来年度も新たな子どもを受入れる計画になっている、主にシャンまたはラカイン州からとお聞きしました。少数民族地域ではまだ紛争が続いているところが存在しているため、心が痛みます。
そして更に、現在、新たに取り組んでいる活動のお話しもお聞きしました。
ピーの町中にいるストリートチルドレン、また昼間仕事をしている子どもたちのために夕方以降、勉強を教えているとのことです。もちろん、校長先生が直接に教えられているわけではなく、同孤児院の先生や若いボランティアの方に手伝ってもらっての活動だそうです。子どもたちは最初、自分たちは物乞いで周りからも差別されている、だからそんな場所に行くのは恥ずかしいと拒んでいたそうです。ですが、何度も話して聞かせ、勉強しに来るようになったとのことでした。
校長先生の嬉しそうな顔がとても印象的でした。
現場で活動していても、知らないこと、耳に入ってこないことがあります。
常にアンテナを張っていなければと思っていながらも、反省があります。
話しが少し逸れてしまいますが、昨年、ミャンマー事務所スタッフがタイとミャンマー国境メーソットを訪問した時のことです。
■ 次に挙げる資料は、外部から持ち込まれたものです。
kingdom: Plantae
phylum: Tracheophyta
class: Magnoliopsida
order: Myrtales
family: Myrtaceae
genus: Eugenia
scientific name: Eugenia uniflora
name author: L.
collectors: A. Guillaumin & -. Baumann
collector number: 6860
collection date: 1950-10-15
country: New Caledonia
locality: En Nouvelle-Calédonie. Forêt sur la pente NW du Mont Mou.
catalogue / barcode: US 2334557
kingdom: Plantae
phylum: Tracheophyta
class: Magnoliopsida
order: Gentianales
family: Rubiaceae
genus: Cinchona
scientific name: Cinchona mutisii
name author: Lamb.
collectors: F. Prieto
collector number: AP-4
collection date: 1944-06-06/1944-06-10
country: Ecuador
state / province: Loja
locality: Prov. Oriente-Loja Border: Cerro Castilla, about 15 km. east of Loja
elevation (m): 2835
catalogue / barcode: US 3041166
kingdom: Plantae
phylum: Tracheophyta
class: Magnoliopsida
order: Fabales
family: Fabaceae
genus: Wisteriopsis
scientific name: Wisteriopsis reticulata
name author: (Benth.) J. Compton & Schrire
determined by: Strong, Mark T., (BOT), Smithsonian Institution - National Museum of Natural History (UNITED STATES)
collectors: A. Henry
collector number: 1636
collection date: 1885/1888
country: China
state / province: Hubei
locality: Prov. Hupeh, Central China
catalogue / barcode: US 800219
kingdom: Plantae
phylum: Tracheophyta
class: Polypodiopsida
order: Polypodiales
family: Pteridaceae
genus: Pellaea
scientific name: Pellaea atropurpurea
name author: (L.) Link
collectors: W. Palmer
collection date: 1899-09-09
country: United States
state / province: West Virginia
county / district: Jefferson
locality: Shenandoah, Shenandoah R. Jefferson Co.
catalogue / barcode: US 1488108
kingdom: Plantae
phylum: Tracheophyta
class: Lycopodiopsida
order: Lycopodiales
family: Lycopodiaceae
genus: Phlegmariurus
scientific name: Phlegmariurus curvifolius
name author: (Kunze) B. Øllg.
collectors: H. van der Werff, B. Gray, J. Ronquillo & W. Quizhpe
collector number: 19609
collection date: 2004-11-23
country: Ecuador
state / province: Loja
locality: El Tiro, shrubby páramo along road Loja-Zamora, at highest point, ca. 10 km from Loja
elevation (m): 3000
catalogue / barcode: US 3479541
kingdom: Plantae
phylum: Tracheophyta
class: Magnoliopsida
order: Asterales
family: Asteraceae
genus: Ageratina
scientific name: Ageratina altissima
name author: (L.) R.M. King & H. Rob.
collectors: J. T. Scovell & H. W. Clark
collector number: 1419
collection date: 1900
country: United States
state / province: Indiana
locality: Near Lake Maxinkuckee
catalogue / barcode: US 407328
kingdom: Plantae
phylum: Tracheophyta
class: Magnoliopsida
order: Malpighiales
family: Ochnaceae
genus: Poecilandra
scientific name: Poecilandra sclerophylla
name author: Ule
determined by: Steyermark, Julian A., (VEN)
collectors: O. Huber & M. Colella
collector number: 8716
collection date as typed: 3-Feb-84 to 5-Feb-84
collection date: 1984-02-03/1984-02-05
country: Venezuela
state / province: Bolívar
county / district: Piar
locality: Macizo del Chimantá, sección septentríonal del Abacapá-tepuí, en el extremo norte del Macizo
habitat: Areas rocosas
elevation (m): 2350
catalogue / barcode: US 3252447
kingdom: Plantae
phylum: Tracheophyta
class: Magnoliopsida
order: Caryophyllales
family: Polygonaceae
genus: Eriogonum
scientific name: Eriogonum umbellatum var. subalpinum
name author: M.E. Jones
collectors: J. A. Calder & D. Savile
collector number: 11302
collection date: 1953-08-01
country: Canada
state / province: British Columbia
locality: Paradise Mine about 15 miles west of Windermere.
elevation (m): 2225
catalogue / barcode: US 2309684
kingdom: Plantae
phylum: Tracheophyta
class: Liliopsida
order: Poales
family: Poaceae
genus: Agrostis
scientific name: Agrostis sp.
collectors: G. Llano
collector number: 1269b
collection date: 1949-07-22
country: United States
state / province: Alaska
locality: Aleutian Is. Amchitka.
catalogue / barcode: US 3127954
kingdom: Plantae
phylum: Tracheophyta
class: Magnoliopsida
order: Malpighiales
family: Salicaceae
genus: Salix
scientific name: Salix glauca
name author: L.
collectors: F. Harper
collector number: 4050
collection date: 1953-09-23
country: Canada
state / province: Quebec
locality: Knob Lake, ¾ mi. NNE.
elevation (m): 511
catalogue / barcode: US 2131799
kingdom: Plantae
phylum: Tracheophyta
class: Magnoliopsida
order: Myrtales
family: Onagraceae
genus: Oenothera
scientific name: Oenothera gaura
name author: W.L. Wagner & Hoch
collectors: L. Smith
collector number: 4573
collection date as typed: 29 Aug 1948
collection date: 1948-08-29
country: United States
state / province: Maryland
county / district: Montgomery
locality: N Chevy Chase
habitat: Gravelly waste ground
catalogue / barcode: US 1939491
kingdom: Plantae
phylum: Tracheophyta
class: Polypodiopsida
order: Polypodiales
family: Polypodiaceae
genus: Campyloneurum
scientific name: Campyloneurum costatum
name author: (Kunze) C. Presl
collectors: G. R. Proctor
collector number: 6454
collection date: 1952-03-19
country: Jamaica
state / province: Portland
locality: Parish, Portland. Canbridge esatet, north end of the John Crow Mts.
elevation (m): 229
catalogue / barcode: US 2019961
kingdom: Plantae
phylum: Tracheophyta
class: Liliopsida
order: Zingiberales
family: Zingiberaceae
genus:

当会のミャンマー(ビルマ)難民事業事務所に調整をもらい、移民小学校やメラ難民キャンプの状況を知る機会を得ました。移民労働者として過酷な暮らしを強いられている人たち、その子どもたち、30年以上にも渡り難民生活を続けている人たち、その子どもたち。祖国ミャンマーを離れて今、そうした状況で生きている同国の人たちの存在をスタッフたちの多くは知りませんでした。シャンティで働き始め、タイ国境での活動は聞いてきている彼らでしたが深くは理解出来ていなかったと思います。
「どうしてミャンマーの子どもたちがこんな目に合わなければならないのか。悔しい。」とあるスタッフが私の隣で小声で言いました。「その気持ちをお互いにしっかりと覚えておかないとね。」今もその時の話しを彼とする時があります。
他のスタッフたちも自国のことでありながら今まで知らなかった移民、難民問題を自分たちのこととして考える大事な機会となりました。
校長先生にお会いして、ふと感じさせられた一時でした。